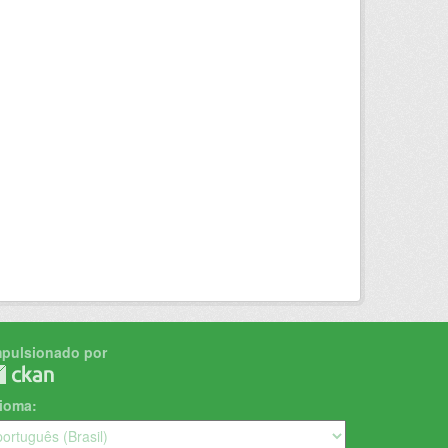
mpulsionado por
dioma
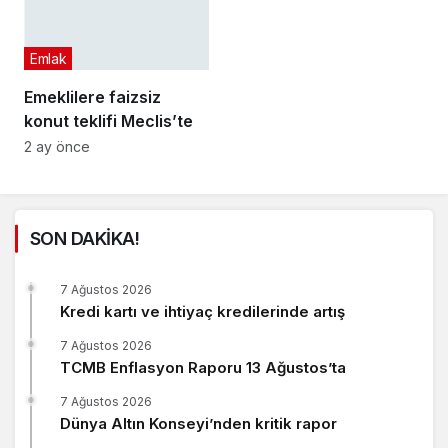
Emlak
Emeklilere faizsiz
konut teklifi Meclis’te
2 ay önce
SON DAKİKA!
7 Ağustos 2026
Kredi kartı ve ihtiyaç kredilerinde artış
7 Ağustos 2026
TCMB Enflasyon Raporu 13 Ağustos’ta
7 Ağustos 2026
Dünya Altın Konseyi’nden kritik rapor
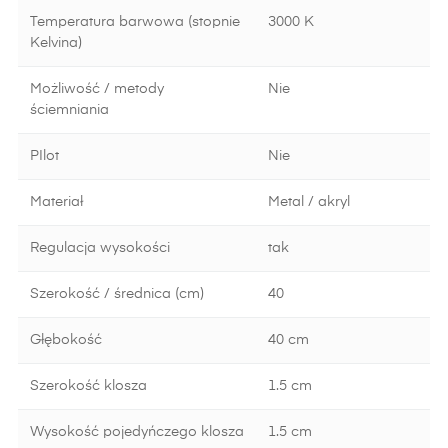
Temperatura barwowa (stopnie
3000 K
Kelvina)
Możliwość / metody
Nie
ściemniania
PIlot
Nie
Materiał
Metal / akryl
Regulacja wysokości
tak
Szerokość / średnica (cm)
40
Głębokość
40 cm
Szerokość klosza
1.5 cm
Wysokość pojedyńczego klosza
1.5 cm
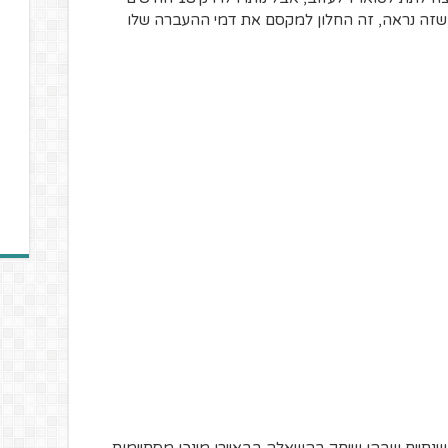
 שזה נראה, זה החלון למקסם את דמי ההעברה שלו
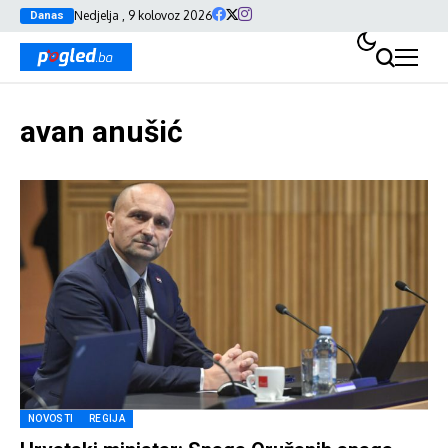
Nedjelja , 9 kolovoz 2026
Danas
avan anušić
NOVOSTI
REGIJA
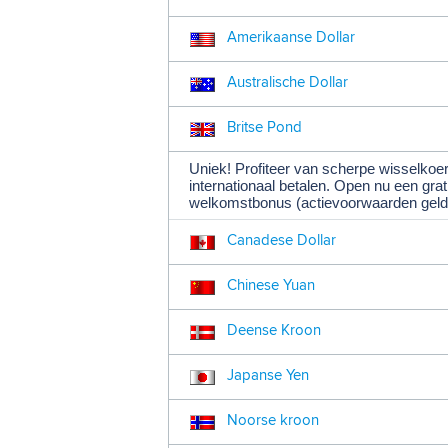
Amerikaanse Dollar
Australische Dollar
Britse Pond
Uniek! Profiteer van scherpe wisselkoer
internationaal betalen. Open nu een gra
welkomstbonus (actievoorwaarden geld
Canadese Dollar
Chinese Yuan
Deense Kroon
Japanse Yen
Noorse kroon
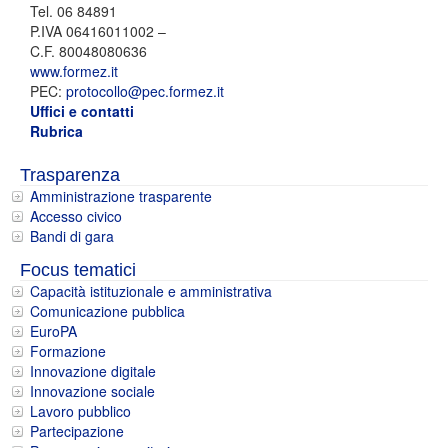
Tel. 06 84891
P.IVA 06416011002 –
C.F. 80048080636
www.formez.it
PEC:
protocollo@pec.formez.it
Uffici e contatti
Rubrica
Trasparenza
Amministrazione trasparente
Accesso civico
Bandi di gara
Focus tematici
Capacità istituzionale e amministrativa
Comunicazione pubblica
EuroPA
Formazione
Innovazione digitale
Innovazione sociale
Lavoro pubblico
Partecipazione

***

Work instructions: Omit the pictures and give the material again, exactly and in full.

Written reply:
mpulsionado por
dioma
Emlak
Emeklilere faizsiz
konut teklifi Meclis’te
2 ay önce
SON DAKİKA!
7 Ağustos 2026
Kredi kartı ve ihtiyaç kredilerinde artış
7 Ağustos 2026
TCMB Enflasyon Raporu 13 Ağustos’ta
7 Ağustos 2026
Dünya Altın Konseyi’nden kritik rapor
Temperatura barwowa (stopnie
3000 K
Kelvina)
Możliwość / metody
Nie
ściemniania
PIlot
Nie
Materiał
Metal / akryl
Regulacja wysokości
tak
Szerokość / średnica (cm)
40
Głębokość
40 cm
Szerokość klosza
1.5 cm
Wysokość pojedyńczego klosza
1.5 cm
 שזה נראה, זה החלון למקסם את דמי ההעברה שלו
Nedjelja , 9 kolovoz 2026
Danas
avan anušić
NOVOSTI
REGIJA
Amerikaanse Dollar
Australische Dollar
Britse Pond
Uniek! Profiteer van scherpe wisselkoer
internationaal betalen. Open nu een gra
welkomstbonus (actievoorwaarden geld
Canadese Dollar
Chinese Yuan
Deense Kroon
Japanse Yen
Noorse kroon
Tel. 06 84891
P.IVA 06416011002 –
C.F. 80048080636
www.formez.it
PEC:
protocollo@pec.formez.it
Uffici e contatti
Rubrica
Trasparenza
Amministrazione trasparente
Accesso civico
Bandi di gara
Focus tematici
Capacità istituzionale e amministrativa
Comunicazione pubblica
EuroPA
Formazione
Innovazione digitale
Innovazione sociale
Lavoro pubblico
Partecipazione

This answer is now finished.